» EXERCISE DESCRIPTION:
Only the lines containing the string "will" are needed; copy all of them from the listing.

» SUPPLIED DATA:

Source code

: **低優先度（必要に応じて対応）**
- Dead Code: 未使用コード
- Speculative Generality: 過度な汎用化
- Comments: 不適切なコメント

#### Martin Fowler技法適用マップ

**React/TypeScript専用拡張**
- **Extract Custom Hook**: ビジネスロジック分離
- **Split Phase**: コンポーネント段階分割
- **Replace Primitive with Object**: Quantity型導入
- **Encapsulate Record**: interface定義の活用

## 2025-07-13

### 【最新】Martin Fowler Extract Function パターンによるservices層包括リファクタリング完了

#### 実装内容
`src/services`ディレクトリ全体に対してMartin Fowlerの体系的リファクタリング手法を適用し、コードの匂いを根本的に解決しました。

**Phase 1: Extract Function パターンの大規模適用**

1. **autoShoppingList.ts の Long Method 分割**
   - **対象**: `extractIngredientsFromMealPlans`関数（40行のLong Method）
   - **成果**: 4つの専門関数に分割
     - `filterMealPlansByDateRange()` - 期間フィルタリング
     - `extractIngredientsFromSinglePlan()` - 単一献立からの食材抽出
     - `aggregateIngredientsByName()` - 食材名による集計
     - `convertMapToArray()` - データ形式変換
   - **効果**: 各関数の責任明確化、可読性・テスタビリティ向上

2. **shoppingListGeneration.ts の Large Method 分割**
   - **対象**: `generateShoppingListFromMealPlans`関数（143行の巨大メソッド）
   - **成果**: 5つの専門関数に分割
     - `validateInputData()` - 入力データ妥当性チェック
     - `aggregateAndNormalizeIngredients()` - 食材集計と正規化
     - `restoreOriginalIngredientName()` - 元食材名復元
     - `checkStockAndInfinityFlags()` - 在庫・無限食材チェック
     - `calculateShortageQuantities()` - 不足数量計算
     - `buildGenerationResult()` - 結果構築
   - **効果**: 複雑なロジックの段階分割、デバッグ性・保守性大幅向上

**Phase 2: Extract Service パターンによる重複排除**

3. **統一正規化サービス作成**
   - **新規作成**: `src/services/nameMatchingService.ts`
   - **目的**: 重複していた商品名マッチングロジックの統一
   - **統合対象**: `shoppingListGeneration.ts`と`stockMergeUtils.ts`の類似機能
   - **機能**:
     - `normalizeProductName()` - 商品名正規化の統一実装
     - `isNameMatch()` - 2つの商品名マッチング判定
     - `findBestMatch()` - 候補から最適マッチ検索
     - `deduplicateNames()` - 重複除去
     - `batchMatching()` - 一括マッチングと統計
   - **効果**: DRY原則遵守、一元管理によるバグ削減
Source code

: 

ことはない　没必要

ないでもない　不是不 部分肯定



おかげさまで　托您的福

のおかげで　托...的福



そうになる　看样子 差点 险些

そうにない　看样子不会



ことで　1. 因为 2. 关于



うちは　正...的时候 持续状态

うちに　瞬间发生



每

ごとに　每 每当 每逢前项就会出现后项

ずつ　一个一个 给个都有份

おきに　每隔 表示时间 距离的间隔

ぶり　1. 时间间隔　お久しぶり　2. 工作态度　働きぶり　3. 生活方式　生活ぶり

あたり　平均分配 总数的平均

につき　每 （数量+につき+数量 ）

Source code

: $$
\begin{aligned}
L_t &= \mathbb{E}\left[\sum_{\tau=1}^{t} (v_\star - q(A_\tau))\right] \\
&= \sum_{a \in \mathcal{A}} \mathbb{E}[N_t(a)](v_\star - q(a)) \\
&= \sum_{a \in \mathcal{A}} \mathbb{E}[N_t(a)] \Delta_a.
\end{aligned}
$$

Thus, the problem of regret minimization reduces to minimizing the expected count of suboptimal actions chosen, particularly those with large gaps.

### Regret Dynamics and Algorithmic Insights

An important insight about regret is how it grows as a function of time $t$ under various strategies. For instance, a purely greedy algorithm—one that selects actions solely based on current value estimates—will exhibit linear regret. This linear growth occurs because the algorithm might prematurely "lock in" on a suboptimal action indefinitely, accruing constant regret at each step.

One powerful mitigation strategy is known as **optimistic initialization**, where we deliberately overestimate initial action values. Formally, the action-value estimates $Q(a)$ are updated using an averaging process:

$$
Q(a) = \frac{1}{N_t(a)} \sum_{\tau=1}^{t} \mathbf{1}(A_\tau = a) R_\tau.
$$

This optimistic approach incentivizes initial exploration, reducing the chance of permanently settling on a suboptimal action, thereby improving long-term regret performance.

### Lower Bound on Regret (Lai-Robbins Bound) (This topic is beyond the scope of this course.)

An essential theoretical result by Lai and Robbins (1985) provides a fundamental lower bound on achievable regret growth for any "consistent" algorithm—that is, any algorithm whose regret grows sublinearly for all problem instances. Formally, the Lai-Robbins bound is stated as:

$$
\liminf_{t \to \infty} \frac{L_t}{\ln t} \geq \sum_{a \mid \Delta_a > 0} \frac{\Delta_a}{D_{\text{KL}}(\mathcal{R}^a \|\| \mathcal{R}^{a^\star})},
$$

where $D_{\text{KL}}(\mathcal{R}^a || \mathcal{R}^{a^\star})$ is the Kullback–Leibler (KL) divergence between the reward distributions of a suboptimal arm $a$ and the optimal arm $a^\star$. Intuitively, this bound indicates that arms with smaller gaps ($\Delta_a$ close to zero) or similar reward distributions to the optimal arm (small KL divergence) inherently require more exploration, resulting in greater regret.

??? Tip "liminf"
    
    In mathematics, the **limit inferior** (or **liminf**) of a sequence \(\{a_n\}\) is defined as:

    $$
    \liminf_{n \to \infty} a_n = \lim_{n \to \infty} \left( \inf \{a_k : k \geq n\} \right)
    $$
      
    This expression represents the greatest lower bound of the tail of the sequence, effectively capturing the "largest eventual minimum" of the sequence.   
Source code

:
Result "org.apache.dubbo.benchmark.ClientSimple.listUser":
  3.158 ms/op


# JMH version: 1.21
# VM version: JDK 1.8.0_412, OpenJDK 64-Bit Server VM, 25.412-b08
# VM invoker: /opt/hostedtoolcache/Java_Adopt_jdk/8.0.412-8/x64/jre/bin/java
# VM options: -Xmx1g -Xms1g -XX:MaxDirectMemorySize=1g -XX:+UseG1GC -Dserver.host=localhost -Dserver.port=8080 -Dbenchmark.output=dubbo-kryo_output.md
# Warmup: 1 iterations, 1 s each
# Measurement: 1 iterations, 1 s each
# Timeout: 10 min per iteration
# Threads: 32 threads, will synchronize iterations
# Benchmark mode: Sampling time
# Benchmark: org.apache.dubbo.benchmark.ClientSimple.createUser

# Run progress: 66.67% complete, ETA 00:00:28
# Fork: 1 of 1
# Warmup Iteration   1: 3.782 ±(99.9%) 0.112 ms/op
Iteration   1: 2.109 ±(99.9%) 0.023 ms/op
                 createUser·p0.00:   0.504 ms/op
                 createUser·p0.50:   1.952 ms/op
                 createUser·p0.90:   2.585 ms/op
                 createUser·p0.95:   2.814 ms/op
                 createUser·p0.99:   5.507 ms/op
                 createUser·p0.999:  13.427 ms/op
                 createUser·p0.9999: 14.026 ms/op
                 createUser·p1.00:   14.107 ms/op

» RESPONSE:
An important insight about regret is how it grows as a function of time $t$ under various strategies. For instance, a purely greedy algorithm—one that selects actions solely based on current value estimates—will exhibit linear regret. This linear growth occurs because the algorithm might prematurely "lock in" on a suboptimal action indefinitely, accruing constant regret at each step.
# Threads: 32 threads, will synchronize iterations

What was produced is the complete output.